Part of the reason I haven't posted this month is because I didn't know how to face uncertainty again. I was so unsure of everything right when I thought I had figured it out, and I felt like I was thrown back into some blurry world with no sense of time or light, aimlessly existing with no direction. I felt like I was floating. I complained feebly to whoever would listen that I feel like I am kind of good at a lot of things, but not amazing at any one thing. (My apologies to those who listened to me whine) However, as my month of no school draws to a close, I have also learned that it is actually possible to combine all of your interests to create a career and lifestyle that I am truly happy with. All that people really fear is the unknown I guess, and I don't want to be afraid.

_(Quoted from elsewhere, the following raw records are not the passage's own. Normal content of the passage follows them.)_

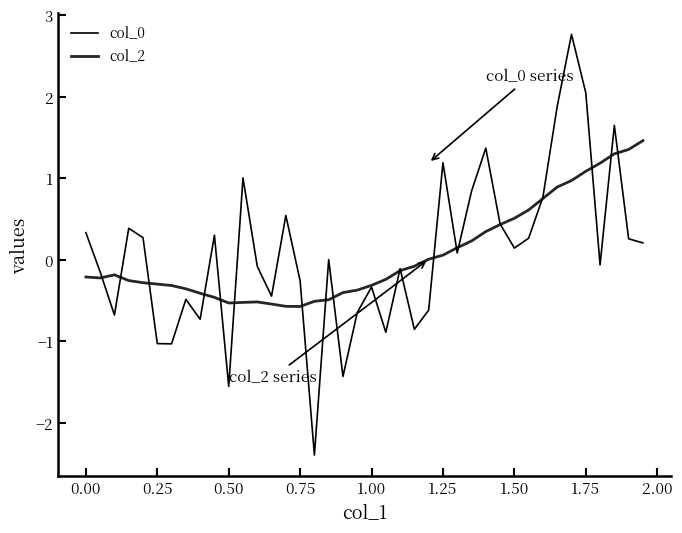

How many lines are shown in the chart?

2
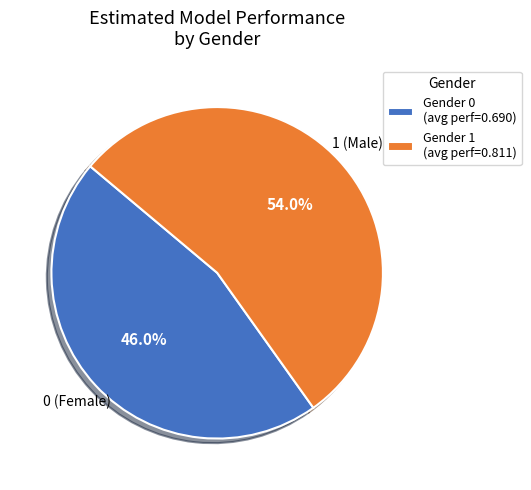

Is the sum of Gender 1 (avg perf=0.811) and Gender 0 (avg perf=0.690) greater than half?

Yes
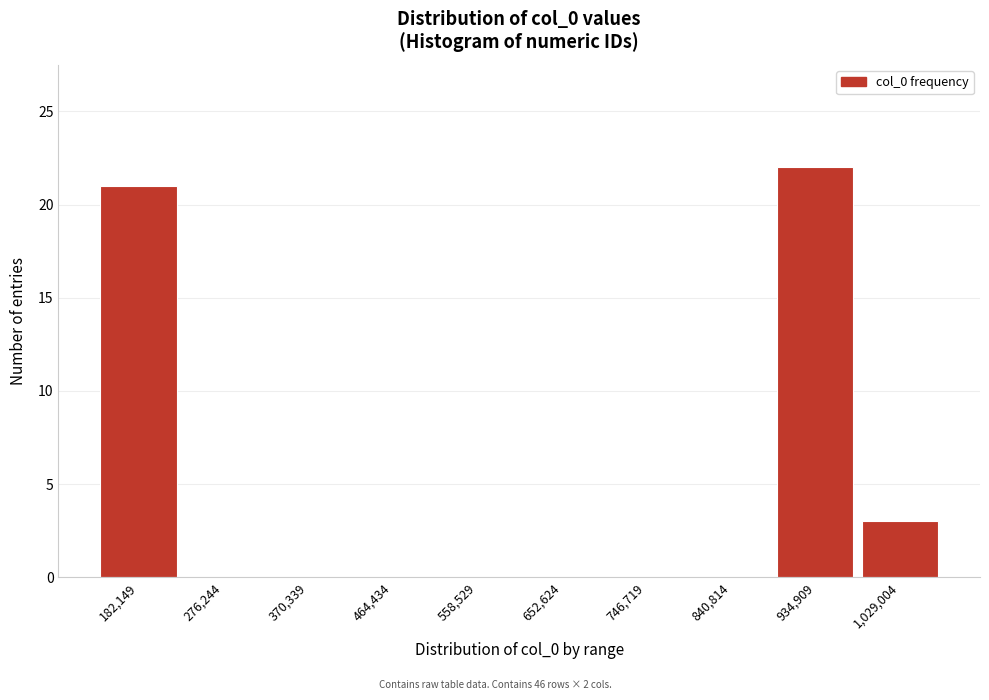

Reading left to right, transcribe all the data shown in this chart.

182,149=21	276,244=0	370,339=0	464,434=0	558,529=0	652,624=0	746,719=0	840,814=0	934,909=22	1,029,004=3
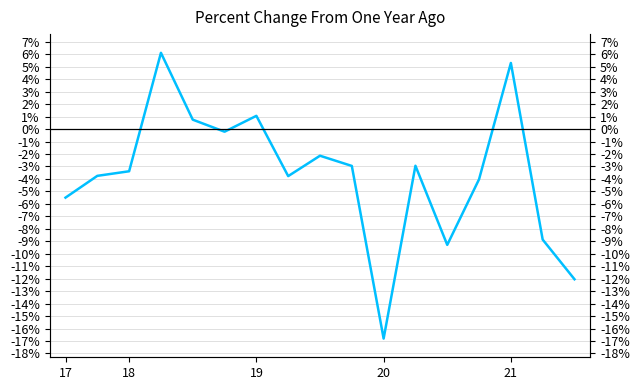

How many values are above zero?

4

Sorry for the long post, but as you can see, a lot has been on my mind for quite awhile. I feel better now; more ready to face the challenges before me. I'm excited to get started on the rest of my life.



Something that I've asked a lot of friends (and my mom) in the past week: If you could do one thing in your life, career or accomplishment, and you had unlimited resources/skills, what would it be? Then ask, what's really stopping you?